The fastest possible speed of sound has been recorded for the first time which is about 36 km per second.
The result is around twice as fast as the speed of sound in diamond, the hardest known material in the world, said the researchers from Queen Mary University of London, the University of Cambridge and the Institute for High Pressure Physics in Troitsk, Moscow.
Sound waves can travel through different mediums, such as air or water, and move at different speeds depending on what they're travelling through.
For example, they move through solids much faster than they would through liquids or gases, which is why we are able to hear an approaching train much faster if you listen to the sound propagating in the rail track rather than through the air.
Einstein's theory of special relativity sets the absolute speed limit at which a wave can travel which is the speed of light, and is equal to about 300,000 km per second.
However, it was not known to date whether sound waves also have an upper speed limit when travelling through solids or liquids.
"Sound waves in solids are already hugely important across many scientific fields. For example, seismologists use sound waves initiated by earthquakes deep in the Earth interior to understand the nature of seismic events and the properties of Earth composition," explained Professor Chris Pickard, Professor of Materials Science at the University of Cambridge.

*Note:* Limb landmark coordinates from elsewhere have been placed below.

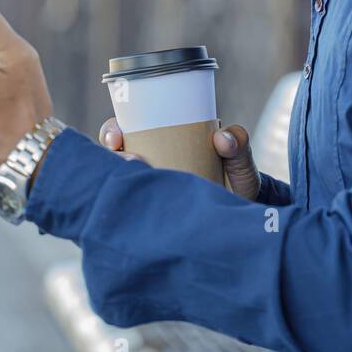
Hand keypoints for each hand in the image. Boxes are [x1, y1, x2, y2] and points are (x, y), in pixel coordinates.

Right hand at [97, 117, 261, 200]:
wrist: (242, 221)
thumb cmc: (237, 182)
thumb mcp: (240, 160)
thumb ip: (238, 143)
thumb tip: (220, 138)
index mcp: (163, 141)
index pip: (128, 130)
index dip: (112, 131)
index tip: (115, 138)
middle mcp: (150, 163)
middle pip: (115, 158)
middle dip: (108, 159)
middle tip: (125, 163)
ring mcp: (150, 191)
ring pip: (118, 185)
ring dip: (115, 185)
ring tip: (130, 189)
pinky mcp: (151, 215)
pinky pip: (130, 212)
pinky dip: (124, 211)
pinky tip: (129, 215)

The study, published in the journal Science Advances, shows that predicting the upper limit of the speed of sound is dependent on two dimensionless fundamental constants -- the fine structure constant and the proton-to-electron mass ratio.
The new findings suggest that these two fundamental constants can also influence other scientific fields, such as materials science and condensed matter physics, by setting limits to specific material properties such as the speed of sound.
The scientists tested their theoretical prediction on a wide range of materials and addressed one specific prediction of their theory that the speed of sound should decrease with the mass of the atom.
This prediction implies that the sound is the fastest in solid atomic hydrogen.
Researchers performed state-of-the-art quantum mechanical calculations to test this prediction and found that the speed of sound in solid atomic hydrogen is close to the theoretical fundamental limit.
"Sound waves are also of interest to materials scientists because sound waves are related to important elastic properties including the ability to resist stress," Pickard said.